Well after a few days of searching for the materials, I finally got started on what will be my fish cleaning station/outdoor kitchen. Still have to nail on the cedar trim, build and tile the back splash, add the old tin to the back side, plumb it, and run electricity out to it.


----------



## bluewing

very nice


----------



## Law Dog

Looks great, congrats!


----------



## mas360

What material is the table top made of?


----------



## troutklr

I believe it's the same type of material cutting boards are made, feels just like it. Here are a few updated pics, still have a little work to do.


----------



## mas360

That is coming together really nice. The rock bed ought to become a flower bed or better yet an herb garden..... 

Where do you purchase that table top material from? I am pondering on an outdoor kitchen bench. That would be great since I can cut without using a cutting board.


----------



## troutklr

mas360 said:


> That is coming together really nice. The rock bed ought to become a flower bed or better yet an herb garden.....
> 
> Where do you purchase that table top material from? I am pondering on an outdoor kitchen bench. That would be great since I can cut without using a cutting board.

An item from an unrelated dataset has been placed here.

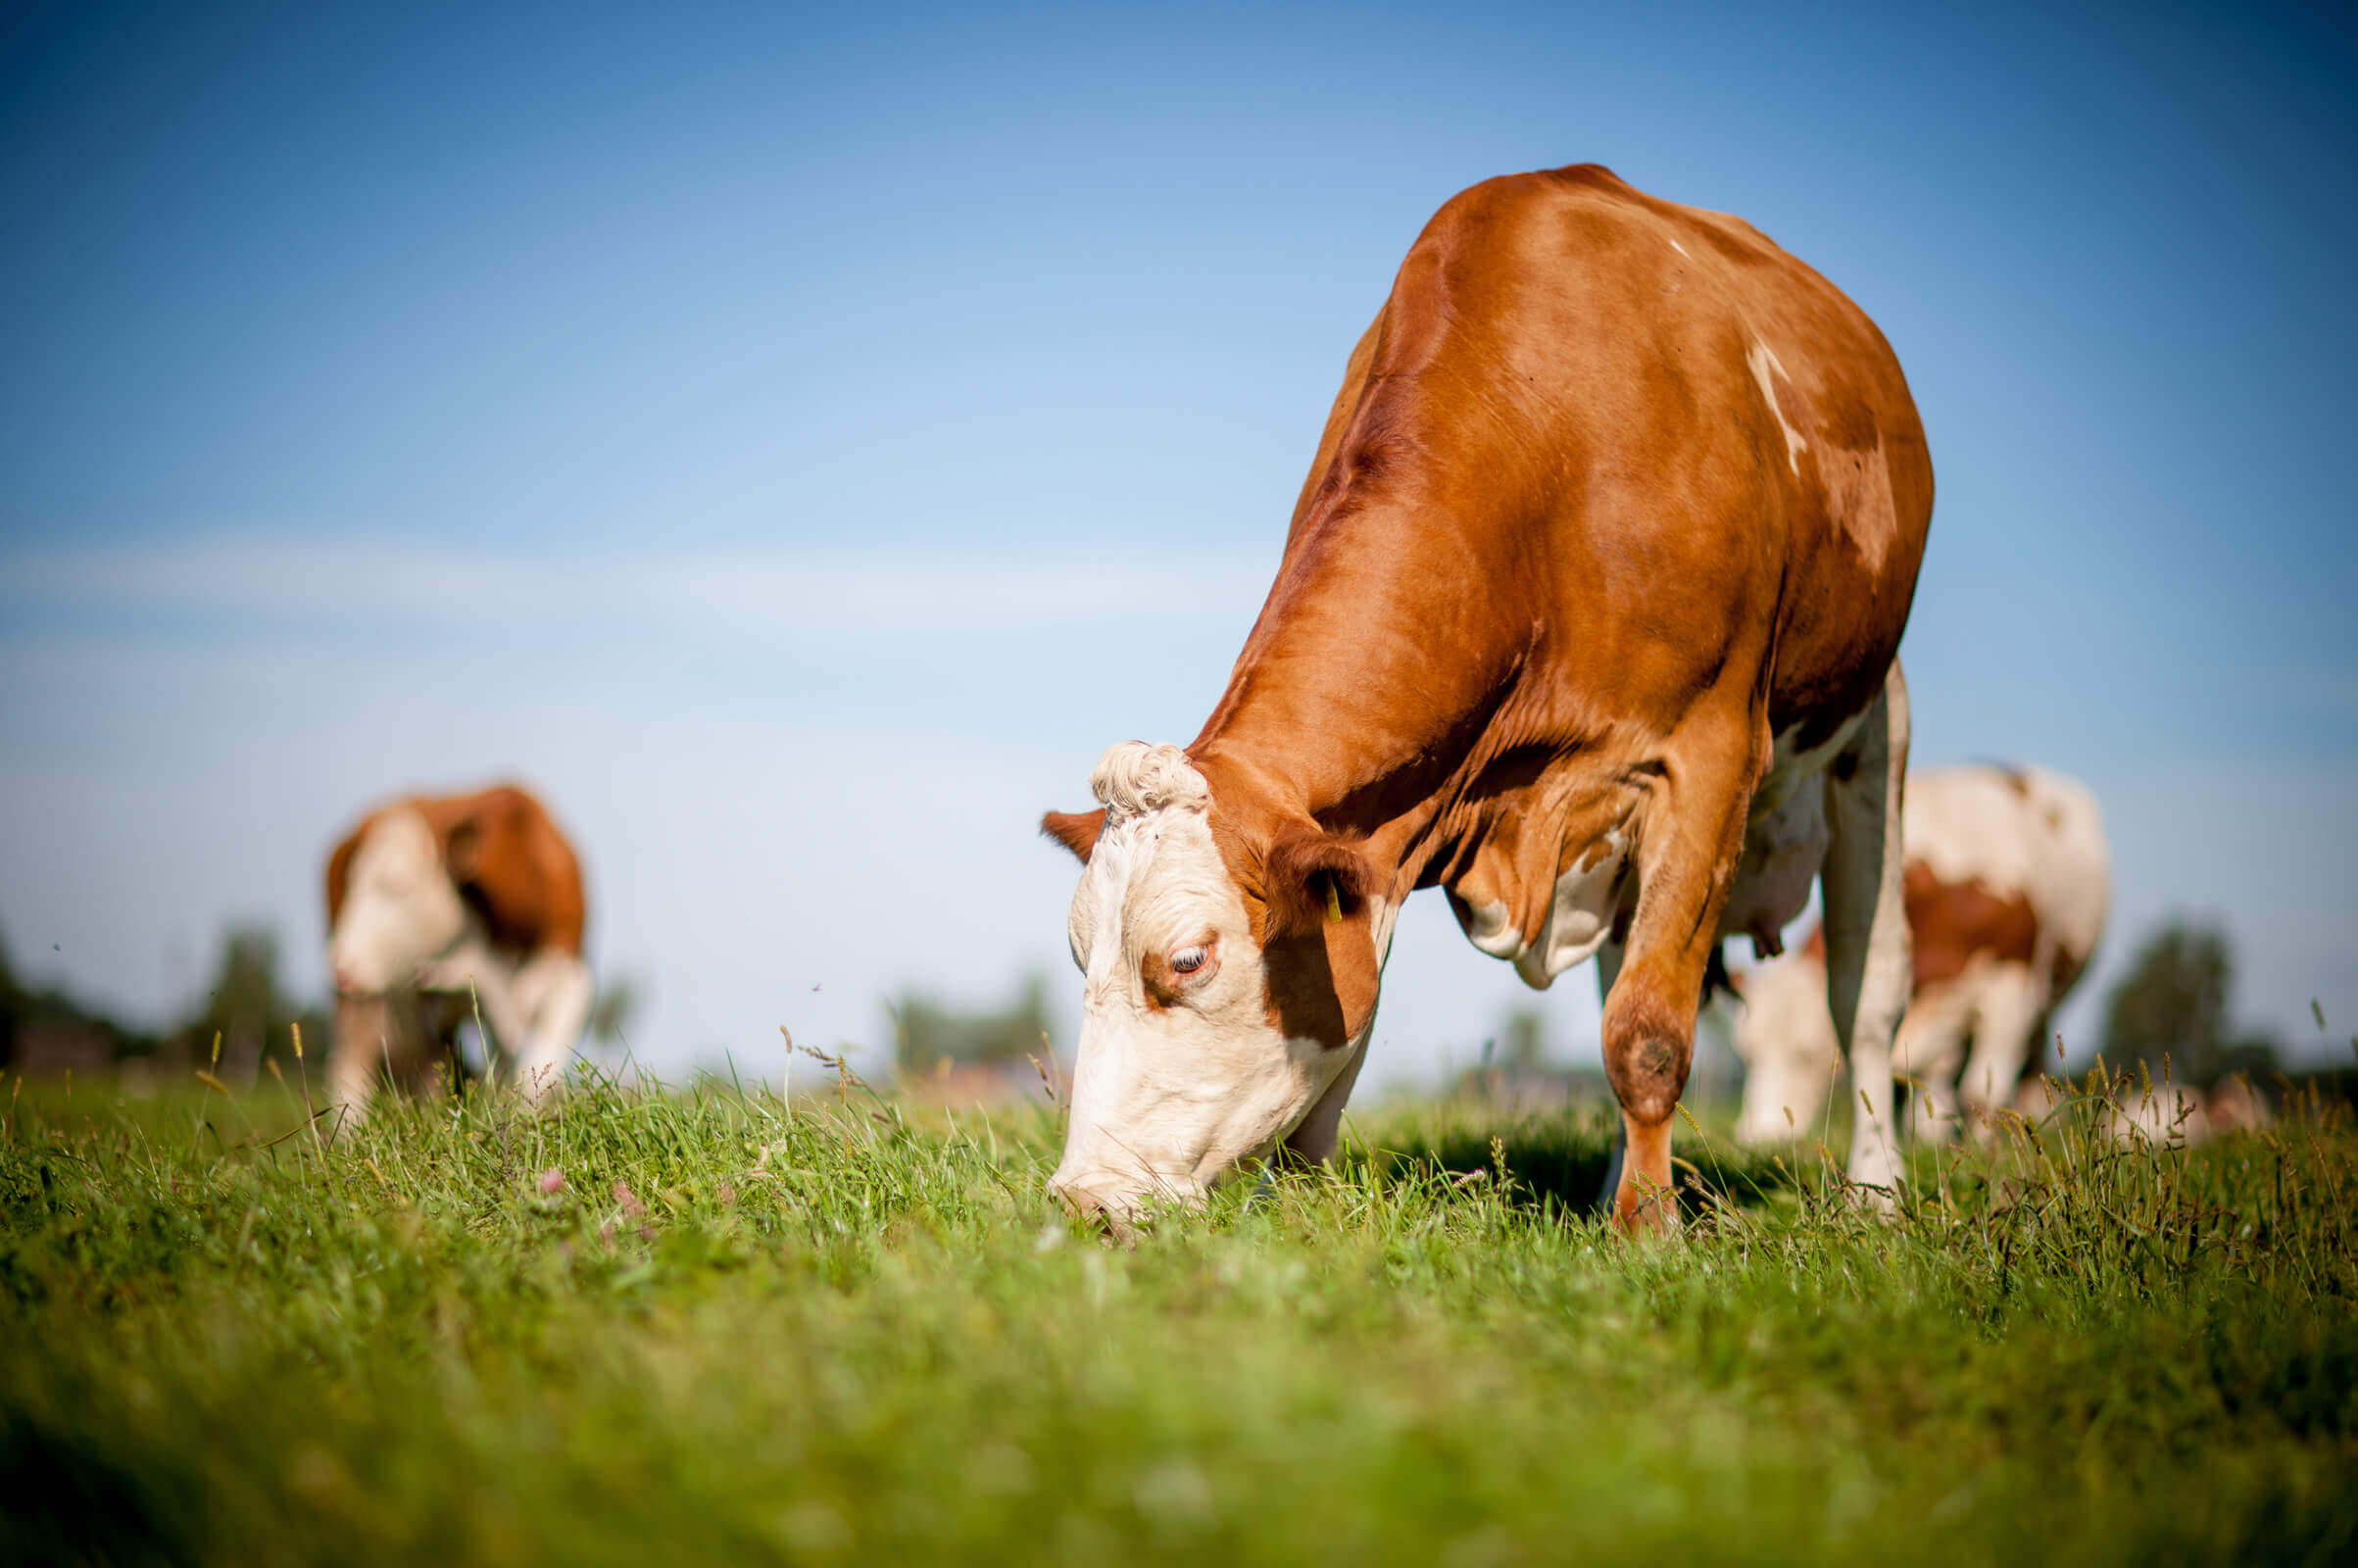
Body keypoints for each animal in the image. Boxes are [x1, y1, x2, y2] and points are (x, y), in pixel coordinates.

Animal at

Rocks are easier to keep alive. I got the top from Boedeker Plastics in Shiner, call with your measurements and they'll cut what you need out of an 8'x4' sheet


----------



## jm423

That is a super nice job! Just what I need to build out by our garden gate for fish and veg cleaning station. (If Mrs Joe sees these pix, I WILL be building one!) If you don't mind saying, how pricey is that top mat'l?


----------



## troutklr

jm423 said:


> That is a super nice job! Just what I need to build out by our garden gate for fish and veg cleaning station. (If Mrs Joe sees these pix, I WILL be building one!) If you don't mind saying, how pricey is that top mat'l?


$80


----------



## mas360

Wow...only $80. That's a deal. My cutting board is about 1/4 that size and is already $20. 
The bottom shelf is made with fence cedar boards?


----------



## troutklr

Yeah just fence cedar, I also trimmed it all out with cedar trim and then coated it all with Thompsons water seal. Should be putting the tin up on the back side this weekend and it will pretty well be done


----------



## troutklr

Did some finishing touches today, put up the tin on the back side and a few other minor things. Pretty much done with this until I get my smoker finished.


----------